As of 2018, Las Vegas-based Excellence Health Inc., a health care company that employs roughly 6,000 people, decided to stop drug testing employees in the pharmaceutical side of the business, according to AL.com.
Liam Meyer, Excellence Health spokesperson, said, “We don’t care what people do in their free time. We want to help these people, instead of saying: ‘Hey, you can’t work for us because you used a substance.”
In February, AutoNation Inc., the largest automotive dealer in the country, announced that it would no longer disregard job applicants that test positive for marijuana, and in 2016, The Denver Post stopped its pre-employment drug screening process for all non-safety sensitive positions.

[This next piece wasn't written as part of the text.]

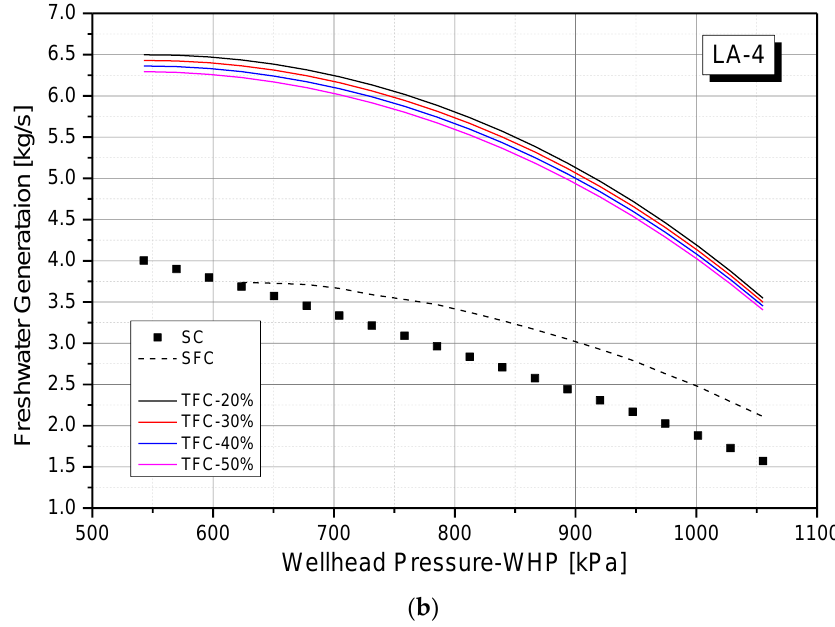
Figure 6. Fresh water generation against wellhead pressure of ( a ) LA-8 and ( b ) LA-4.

Companies in states that have legalized some form of marijuana are leading the way on nixing drug tests.
A survey in 2017 by Mountain States Employers Council surveyed 609 Colorado employers and found that the number of companies testing for marijuana dropped to 66%, down from 77% in 2016.
Drug testing reduces the candidate pool and in the current narrow labor market it’s affecting productivity and growth.
In surveys conducted by the Federal Reserve in 2017, employers noted an inability for applicants to pass drug screenings as a reason for difficulties in hiring. Failed screenings reached an all-time high in 2017, according to data compiled from Quest Diagnostics Inc.